I was convinced I would never get pregnant again. I was told that this was a “fluke,” unrelated to any scar tissue or malformation, and that I shouldn’t have problems in the future. I didn’t believe them. After all, they’d screwed up royally so far. I found this blog post I’d written (never published) shortly after the ordeal:
So, I guess I need to write about my struggles. That’ll help, right? Sometimes I just want to flick my womb to get it to wake up. I mean, how the hell hard is it to get pregnant? Crack-whores do it all the time. But, I’m the one-tubed wonder, leaning a little to the left. Even I have to admit that I’m embarrased at how pessimistic I must sound. I have become a more positive person lately. It wasn’t really a conscious choice, but rather a survival mechanism. After all, what choice do I really have? Negative people annoy me, and since I can’t get away from myself, I’d better straighten up.
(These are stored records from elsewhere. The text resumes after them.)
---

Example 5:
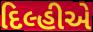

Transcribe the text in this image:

દિલ્હીએ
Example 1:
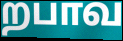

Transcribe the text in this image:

றபாவ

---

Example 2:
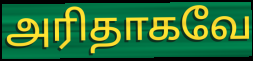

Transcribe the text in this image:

அரிதாகவே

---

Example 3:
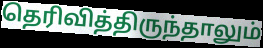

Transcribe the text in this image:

தெரிவித்திருந்தாலும்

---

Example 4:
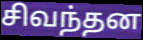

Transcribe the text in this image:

சிவந்தன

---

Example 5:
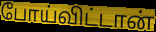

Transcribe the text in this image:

போய்விட்டான்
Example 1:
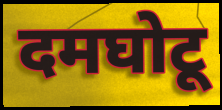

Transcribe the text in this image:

दमघोटू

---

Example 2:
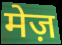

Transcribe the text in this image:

मेज़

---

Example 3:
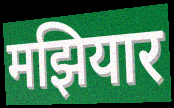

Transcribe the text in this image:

मझियार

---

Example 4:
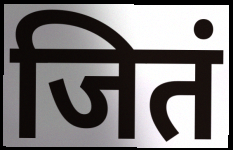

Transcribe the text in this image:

जितं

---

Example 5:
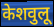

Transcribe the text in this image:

केशवुलू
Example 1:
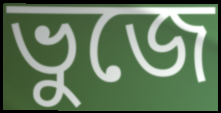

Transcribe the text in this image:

ভুজে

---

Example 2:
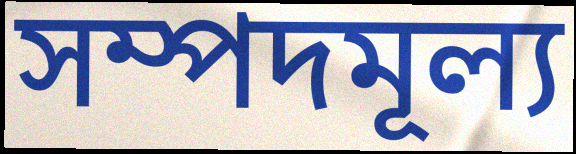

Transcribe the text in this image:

সম্পদমূল্য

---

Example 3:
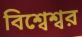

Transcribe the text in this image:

বিশ্বেশ্বর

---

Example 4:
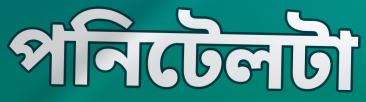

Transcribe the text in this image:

পনিটেলটা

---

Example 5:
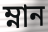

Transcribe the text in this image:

ম্নান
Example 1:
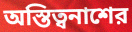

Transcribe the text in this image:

অস্তিত্বনাশের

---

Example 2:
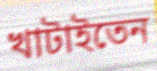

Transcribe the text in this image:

খাটাইতেন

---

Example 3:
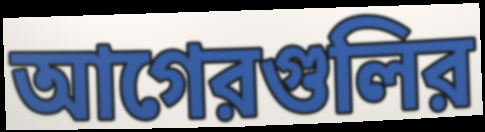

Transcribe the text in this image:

আগেরগুলির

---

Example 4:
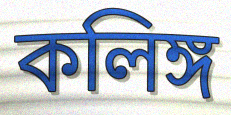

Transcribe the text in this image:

কলিঙ্গ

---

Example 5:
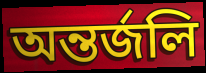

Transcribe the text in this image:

অন্তর্জলি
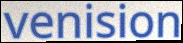
venision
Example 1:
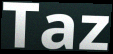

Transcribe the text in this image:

Taz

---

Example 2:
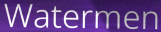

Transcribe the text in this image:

Watermen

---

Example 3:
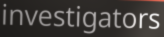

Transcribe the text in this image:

investigators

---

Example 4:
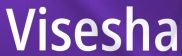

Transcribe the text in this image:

Visesha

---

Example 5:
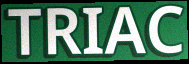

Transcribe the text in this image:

TRIAC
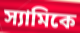
স্যামিকে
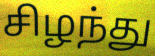
சிழந்து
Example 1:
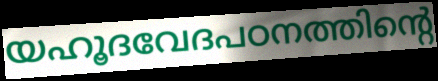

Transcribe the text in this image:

യഹൂദവേദപഠനത്തിന്റെ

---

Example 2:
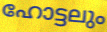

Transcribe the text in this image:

ഹോട്ടലും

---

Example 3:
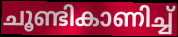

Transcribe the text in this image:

ചൂണ്ടികാണിച്ച്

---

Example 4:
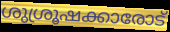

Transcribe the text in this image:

ശുശ്രൂഷക്കാരോട്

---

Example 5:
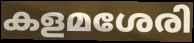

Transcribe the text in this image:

കളമശേരി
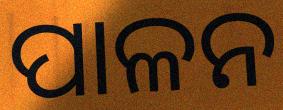
ପାଳନ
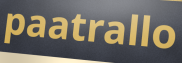
paatrallo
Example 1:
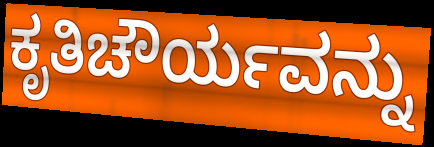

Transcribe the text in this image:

ಕೃತಿಚೌರ್ಯವನ್ನು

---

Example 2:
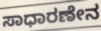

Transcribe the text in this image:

ಸಾಧಾರಣೇನ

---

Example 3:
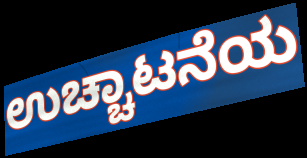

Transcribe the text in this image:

ಉಚ್ಚಾಟನೆಯ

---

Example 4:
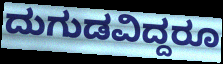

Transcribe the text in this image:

ದುಗುಡವಿದ್ದರೂ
Our first baby would have been due in September 2008, and that same month, I peed on a stick again. BFP (big, fat positive). I told my husband, “This time, everything is going to be ok.” And it was. Our darling Anna was born in June 2009, and I can’t imagine life without her. I mourn the loss of our first child, but I know I’ll meet her someday. There are two scars on my lower abdomen to remind me of her, scars that have faded with two subsequent pregnancies, but still remain. Fitting.
She formed outside of my womb, but not outside of my heart. She will forever be our angel baby, stubborn and full of life, just like her sisters. I’m so blessed to have my two daughters here on earth to hold in my arms. And if you’re going through the same thing, don’t lose hope. If you want to be a mother, you will be. Whether through natural birth, adoption, step-children, or other arrangement, you will be a mother. You will.